When the model first learns to "see," some of the cell-like units extract rudimentary features from the scene, such as oriented edges, by analyzing very small groups of pixels. "These neurons are typically like pinholes that look at a small portion of the visual field," says Serre. More-complex units are able to take in a larger portion of the image and recognize features regardless of their size or position. For example, if the simple units detect vertical and horizontal edges, a more complex unit could use that information to detect a corner.

With each successive layer, increasingly complex features are extracted from the image. So are relationships between features, such as the distance between two parts of an object or the different angles at which the two parts are oriented. This information allows the system to recognize the same object at different angles.

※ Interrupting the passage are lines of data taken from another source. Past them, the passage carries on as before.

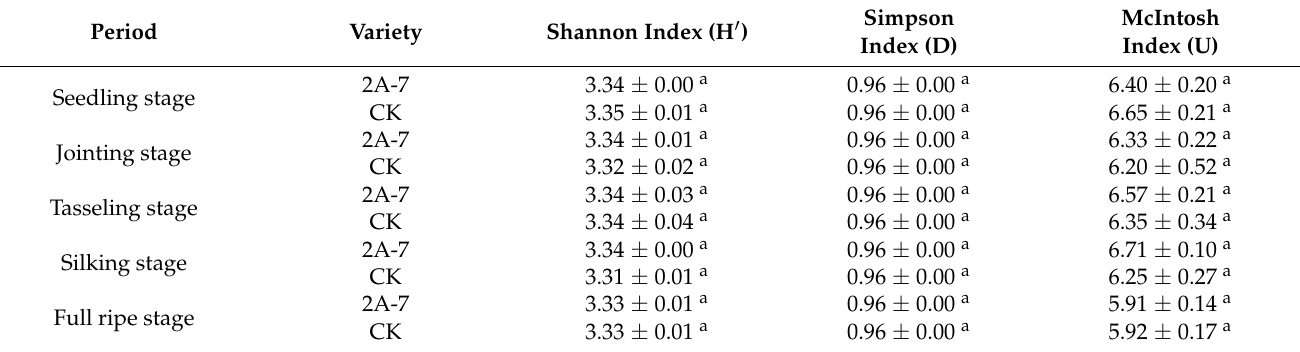
Table 2. Comparison of metabolic functional diversity indices of microbial communities in rhizo- sphere soils of transgenic maize 2A-7 and its non-transgenic control during different developmen- tal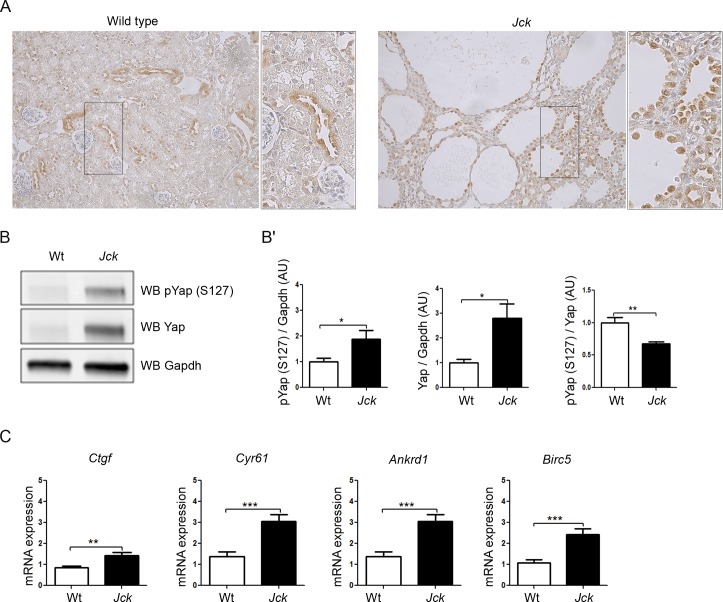
Yap and Yap target gene expression are induced in Jck mice.(A) Immunohistochemistry of Yap in wild-type (Wt) and Jck mice at 5 weeks of age (n = 4 of each). (B-B’) Western blot analysis (B) and quantification of YAP and phospho-YAP (S127) expression (B’) in Wt (n = 8) and Jck mice (n = 8) at 5 weeks of age. **p < 0.01, calculated by Mann-Whitney test. (C) Relative quantification of Yap targets Ctgf, Cyr61, Ankrd1 and Birc5 mRNA expression in wild-type (n = 10) and Jck mice (n = 8) at 5 weeks of age. **p < 0.01, ***p < 0.001, calculated by Mann-Whitney test.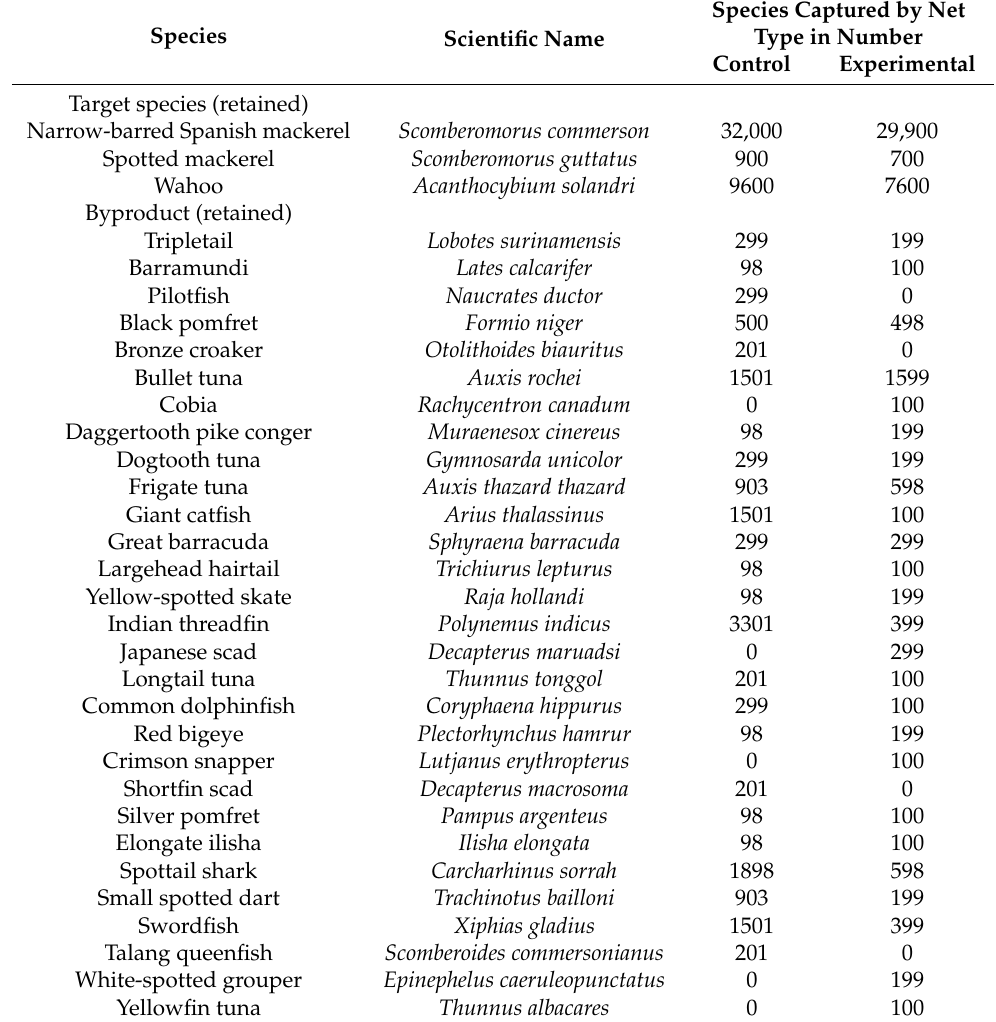
Table 1. Summary of all species captured during the fishing experiment for control and experimental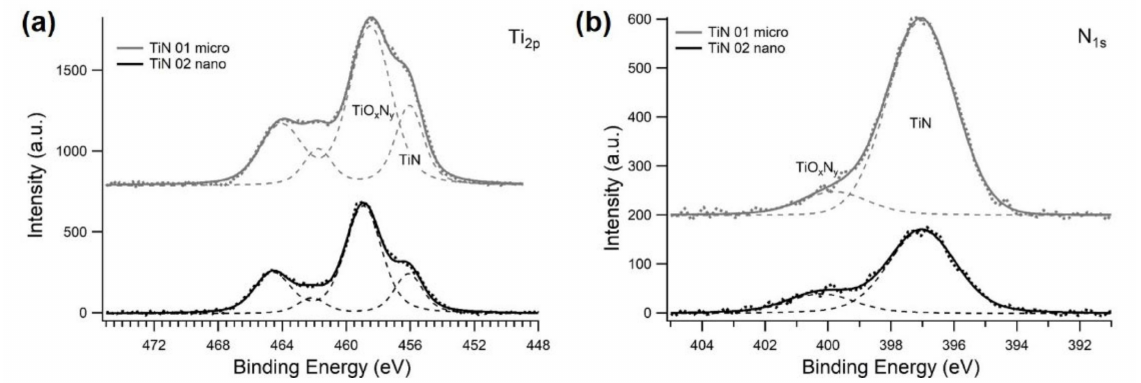
Figure 4. ( a ) Ti 2p XPS spectra of as-received micro- (grey color) and nano-TiN (black color) powders. The spectra are shown decomposed into Voigt-doublets (dash curves), according to the spin-orbit splitting of Ti 2p levels. ( b ) N1s spectra of as-received micro- (grey color) and nano-TiN (black color) powders. Dash curves show the deconvolution of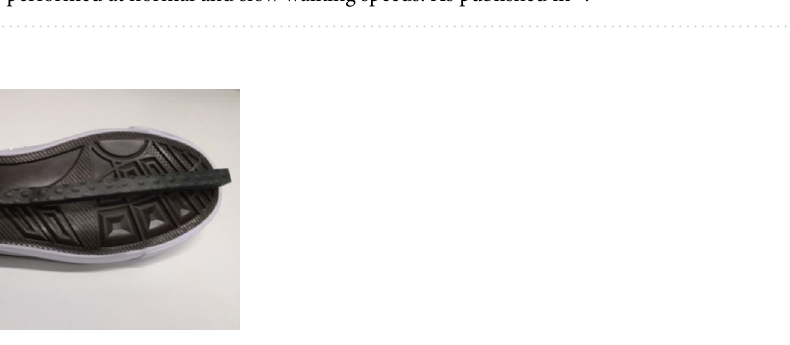
Table 1. Conditions performed at normal and slow walking speeds. As published in 12 .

"It was a surprise to us when we applied this model to real-world visual tasks and it competed well with the best systems," says Serre. Indeed, in some tests their model successfully recognized objects more than 95 percent of the time, on average. The more images the system is trained on, the more accurately it performs.

"Maybe we shouldn't be surprised," says David Lowe, a computer vision and object recognition expert at the University of British Colombia in Vancouver. "Human vision is vastly better at recognition than any of our current computer systems, so any hints of how to proceed from biology are likely to be very useful."

At the moment, the system is designed to analyze only still images. But this is very much in line with the way the human vision system works, says Serre. The inputs to the visual cortex are shared by a system that deals with shapes and textures while a separate system deals with movement, he says. The team is now working on incorporating a parallel system to cope with video.